A typical classroom in Uganda


Over 1,000 pupils walked around 5k to school and back every day, in makeshift school uniforms with holes in sleeves and trousers and often no shoes – and if they couldn’t scrape a uniform together, that meant no school! They had few or no class textbooks and definitely no school library. All the lessons were written on the blackboard and the children were glad to be there – education was their hope for a different future.

While I was a very long way from Uganda in that moment – it also seemed strangely connected. Every World Book Day, schools across the UK raise thousands to help Book Aid International send books around the world by donating £1 and dressing up as a favourite character and those funds help us send books to schools in just like the one I had so recently seen in Uganda.


Cake sale
Every World Book Day school children across the UK dress up or hold fundraisers to support our work


For me, it was good to think that the fun my child was having on World Book Day (and my morning panic) was somehow connected to this school in Uganda. I knew that they might actually receive books thanks to the events I was seeing in my own home town – and maybe that at some point this would mean that my child and the children I’d met in Uganda would be reading and enjoying the very same books.
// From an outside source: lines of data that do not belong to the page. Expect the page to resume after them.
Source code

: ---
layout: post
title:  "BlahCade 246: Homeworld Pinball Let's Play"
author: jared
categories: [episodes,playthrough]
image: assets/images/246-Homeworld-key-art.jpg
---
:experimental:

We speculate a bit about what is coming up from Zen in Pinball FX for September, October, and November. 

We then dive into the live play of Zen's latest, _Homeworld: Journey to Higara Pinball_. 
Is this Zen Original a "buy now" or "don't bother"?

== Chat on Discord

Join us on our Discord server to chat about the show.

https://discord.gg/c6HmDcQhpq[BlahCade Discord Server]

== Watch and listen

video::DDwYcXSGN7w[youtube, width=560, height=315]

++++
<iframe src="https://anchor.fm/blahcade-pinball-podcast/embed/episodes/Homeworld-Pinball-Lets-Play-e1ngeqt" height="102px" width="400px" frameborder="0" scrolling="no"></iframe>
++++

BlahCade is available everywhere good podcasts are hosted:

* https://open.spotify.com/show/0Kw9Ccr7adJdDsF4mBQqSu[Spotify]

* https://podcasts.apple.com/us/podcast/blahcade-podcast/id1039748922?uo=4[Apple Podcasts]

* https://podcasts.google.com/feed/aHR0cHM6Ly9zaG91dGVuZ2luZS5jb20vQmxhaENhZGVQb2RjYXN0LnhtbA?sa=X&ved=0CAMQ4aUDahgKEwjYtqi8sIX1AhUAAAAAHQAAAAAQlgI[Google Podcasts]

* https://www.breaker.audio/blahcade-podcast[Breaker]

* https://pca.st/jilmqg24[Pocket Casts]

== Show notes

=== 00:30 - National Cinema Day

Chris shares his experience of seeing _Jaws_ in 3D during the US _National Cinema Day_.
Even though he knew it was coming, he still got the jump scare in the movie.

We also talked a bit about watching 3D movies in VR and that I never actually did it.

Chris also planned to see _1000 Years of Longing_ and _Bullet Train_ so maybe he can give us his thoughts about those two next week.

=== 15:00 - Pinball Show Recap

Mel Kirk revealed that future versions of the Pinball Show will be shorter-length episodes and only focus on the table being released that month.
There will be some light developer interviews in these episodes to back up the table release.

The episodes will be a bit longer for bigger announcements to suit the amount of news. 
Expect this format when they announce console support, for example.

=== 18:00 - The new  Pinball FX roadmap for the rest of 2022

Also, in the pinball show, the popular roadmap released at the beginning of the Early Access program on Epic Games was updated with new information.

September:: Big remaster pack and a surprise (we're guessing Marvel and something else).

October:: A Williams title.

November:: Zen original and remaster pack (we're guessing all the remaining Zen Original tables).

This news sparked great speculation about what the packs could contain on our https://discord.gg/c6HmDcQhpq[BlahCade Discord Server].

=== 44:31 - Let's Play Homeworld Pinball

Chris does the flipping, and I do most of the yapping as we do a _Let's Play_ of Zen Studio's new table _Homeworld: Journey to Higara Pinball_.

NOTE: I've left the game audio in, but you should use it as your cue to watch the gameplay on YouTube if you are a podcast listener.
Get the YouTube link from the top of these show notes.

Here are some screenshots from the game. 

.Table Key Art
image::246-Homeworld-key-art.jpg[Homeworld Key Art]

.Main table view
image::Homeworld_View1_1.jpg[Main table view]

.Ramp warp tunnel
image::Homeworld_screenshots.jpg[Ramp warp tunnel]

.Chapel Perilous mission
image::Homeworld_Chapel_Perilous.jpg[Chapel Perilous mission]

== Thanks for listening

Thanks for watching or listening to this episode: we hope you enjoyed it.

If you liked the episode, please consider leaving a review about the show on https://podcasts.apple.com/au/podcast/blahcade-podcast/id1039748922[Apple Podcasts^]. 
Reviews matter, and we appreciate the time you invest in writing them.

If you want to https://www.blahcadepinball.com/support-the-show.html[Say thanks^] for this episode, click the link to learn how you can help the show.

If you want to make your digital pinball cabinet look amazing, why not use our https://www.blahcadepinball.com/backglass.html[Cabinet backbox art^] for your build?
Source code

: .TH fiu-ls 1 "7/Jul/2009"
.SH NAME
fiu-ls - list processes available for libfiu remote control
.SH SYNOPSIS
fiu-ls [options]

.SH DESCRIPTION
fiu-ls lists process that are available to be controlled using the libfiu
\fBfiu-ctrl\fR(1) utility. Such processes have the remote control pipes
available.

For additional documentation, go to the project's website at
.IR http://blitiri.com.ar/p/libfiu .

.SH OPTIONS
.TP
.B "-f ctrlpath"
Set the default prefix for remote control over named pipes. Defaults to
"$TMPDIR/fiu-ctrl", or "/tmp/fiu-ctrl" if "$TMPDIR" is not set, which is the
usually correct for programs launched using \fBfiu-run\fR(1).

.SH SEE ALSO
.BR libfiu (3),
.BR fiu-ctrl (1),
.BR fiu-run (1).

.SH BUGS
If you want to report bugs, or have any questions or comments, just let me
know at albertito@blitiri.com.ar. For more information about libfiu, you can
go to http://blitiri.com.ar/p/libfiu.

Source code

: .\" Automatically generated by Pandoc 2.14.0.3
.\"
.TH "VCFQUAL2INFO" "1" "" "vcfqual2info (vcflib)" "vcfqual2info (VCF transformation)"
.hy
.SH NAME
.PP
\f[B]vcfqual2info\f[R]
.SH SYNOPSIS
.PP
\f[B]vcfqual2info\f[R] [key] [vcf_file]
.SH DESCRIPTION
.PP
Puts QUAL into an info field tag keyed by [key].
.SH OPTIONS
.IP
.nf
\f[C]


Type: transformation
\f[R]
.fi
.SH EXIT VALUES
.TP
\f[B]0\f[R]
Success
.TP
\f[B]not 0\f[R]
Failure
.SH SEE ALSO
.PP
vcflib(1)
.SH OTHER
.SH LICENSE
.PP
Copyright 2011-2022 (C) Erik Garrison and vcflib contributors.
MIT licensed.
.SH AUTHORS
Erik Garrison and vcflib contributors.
And that is the magic of World Book Day – it is not just about the rush to dress up, but about remembering that every child, no matter where they are, deserves to enjoy books. So take heart harried mums and dads struggling to find a quick, easy dress up option – I can tell you with absolutely certainty that in Uganda and around the world, your dress-up really can change lives.


Book Aid International is a World Book Day supported charity. Every year UK schools and families mark World Book Day by donating £1 and dressing up as a favourite book character, by holding a fundraising event or by simply making a donation to mark the day. Last year, schools and families raised £140,000 – enough to send 70,000 books to those who need them. It costs just £2 to send a book, so every penny raised really does make a difference.